For this reason, this chapter does not list any model performance benchmarking, because it is impossible to form authoritative test results with different datasets, different application scenarios, different evaluation methods and evaluation indicators. In the actual application process, it is also necessary for the engineers to select the most suitable deep learning recommendation model after sufficient parameter tuning and comparison based on their own business data.
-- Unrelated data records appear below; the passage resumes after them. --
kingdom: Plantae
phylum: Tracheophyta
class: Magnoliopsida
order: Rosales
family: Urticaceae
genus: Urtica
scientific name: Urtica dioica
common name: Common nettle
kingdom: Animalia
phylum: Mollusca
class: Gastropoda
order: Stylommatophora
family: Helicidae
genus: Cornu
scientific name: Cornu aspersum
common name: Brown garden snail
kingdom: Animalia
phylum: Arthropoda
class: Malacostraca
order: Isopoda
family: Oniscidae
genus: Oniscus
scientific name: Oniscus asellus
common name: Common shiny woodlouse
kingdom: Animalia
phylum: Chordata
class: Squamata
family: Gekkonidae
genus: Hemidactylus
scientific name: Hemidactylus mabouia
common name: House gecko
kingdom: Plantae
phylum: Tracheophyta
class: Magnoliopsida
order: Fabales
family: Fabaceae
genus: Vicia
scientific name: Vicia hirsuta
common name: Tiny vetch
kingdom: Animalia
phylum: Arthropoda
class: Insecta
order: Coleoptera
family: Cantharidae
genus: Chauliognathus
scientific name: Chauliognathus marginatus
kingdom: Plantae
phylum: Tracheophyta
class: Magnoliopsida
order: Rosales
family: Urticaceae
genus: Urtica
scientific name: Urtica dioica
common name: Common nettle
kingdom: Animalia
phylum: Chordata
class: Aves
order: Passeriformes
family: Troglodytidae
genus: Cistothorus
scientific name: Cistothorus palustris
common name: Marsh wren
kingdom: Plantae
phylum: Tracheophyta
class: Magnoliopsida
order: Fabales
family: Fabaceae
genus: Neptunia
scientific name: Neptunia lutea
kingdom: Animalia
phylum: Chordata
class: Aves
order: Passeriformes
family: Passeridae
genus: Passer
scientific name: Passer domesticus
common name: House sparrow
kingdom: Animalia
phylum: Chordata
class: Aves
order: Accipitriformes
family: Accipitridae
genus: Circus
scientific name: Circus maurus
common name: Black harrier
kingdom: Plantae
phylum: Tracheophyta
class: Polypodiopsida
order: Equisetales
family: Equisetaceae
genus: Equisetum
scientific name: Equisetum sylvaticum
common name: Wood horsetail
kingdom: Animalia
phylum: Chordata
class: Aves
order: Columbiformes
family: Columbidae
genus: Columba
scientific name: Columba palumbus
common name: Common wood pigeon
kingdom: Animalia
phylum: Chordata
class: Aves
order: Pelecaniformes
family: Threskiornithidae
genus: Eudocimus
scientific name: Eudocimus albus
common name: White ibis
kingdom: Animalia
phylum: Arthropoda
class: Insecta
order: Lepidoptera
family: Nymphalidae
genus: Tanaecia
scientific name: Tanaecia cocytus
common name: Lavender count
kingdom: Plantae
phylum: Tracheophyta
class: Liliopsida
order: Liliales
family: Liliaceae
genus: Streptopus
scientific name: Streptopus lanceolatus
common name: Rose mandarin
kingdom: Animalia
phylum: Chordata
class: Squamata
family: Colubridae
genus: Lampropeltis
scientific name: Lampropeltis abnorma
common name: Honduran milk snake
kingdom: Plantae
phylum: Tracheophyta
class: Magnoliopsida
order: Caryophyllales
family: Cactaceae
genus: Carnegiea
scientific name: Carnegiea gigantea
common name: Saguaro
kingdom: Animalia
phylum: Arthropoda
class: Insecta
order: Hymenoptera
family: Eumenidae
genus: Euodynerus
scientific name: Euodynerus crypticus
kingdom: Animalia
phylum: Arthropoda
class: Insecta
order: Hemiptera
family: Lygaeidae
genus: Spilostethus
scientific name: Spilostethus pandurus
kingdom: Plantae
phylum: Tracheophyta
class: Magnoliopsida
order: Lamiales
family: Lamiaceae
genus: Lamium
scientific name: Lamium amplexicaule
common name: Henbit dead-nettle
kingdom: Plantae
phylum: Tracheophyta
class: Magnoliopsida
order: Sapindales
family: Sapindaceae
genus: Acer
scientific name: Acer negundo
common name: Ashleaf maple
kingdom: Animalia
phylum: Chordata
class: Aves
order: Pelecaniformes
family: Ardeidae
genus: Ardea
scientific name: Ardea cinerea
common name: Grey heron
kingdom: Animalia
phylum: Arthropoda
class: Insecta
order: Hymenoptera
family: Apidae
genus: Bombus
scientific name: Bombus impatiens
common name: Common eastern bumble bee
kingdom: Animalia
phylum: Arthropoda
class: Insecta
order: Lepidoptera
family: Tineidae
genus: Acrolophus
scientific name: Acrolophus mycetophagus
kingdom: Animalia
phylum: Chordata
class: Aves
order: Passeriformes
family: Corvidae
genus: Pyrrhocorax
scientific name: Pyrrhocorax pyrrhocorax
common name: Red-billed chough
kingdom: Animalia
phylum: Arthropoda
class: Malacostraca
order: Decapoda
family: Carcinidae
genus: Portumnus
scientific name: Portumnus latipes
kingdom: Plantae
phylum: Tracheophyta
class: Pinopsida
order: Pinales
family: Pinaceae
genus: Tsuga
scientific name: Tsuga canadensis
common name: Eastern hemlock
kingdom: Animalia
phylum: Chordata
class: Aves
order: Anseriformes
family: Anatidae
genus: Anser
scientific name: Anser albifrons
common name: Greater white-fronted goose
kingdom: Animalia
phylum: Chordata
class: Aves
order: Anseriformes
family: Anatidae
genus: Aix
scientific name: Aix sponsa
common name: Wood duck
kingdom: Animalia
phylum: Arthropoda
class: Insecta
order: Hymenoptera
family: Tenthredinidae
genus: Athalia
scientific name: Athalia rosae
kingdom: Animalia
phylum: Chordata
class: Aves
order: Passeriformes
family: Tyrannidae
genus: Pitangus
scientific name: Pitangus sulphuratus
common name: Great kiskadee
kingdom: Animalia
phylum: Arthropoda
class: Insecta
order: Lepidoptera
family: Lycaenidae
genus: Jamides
The deep learning recommendation model has never stopped its development. From Alibaba’s multimodal and multiobjective deep learning model, to YouTube’s session-based recommendation model, to the LLM revolution, the deep learning recommendation model not only evolves faster and faster, but also has been applied to wider application scenarios. The following chapters introduce the application of deep learning models in recommender systems from different perspectives. We also hope that readers will continue their exploration into the latest development of deep learning recommendation models based on the knowledge introduced in this chapter.